**PROBLEM DETAILS:** Look for the word "marché" in the entries and copy every line where it shows up.

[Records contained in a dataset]
◆ ◆ ◆ ◆
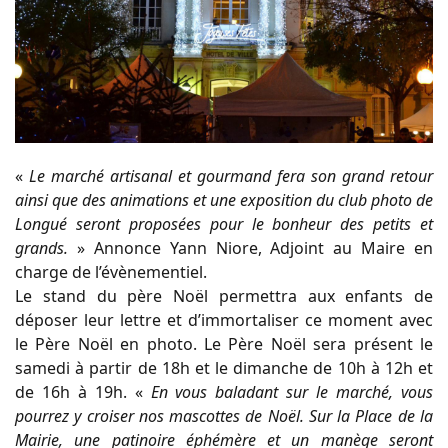
«
Le marché artisanal et gourmand fera son grand retour
ainsi que des animations et une exposition du club photo de
Longué seront proposées pour le bonheur des petits et
grands.
» Annonce Yann Niore, Adjoint au Maire en
charge de l’évènementiel.
Le stand du père Noël permettra aux enfants de
déposer leur lettre et d’immortaliser ce moment avec
le Père Noël en photo. Le Père Noël sera présent le
samedi à partir de 18h et le dimanche de 10h à 12h et
de 16h à 19h. «
En vous baladant sur le marché, vous
pourrez y croiser nos mascottes de Noël. Sur la Place de la
Mairie, une patinoire éphémère et un manège seront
◆ ◆ ◆ ◆
**ANSWER FOR THE TASK:**
Le marché artisanal et gourmand fera son grand retour
En vous baladant sur le marché, vous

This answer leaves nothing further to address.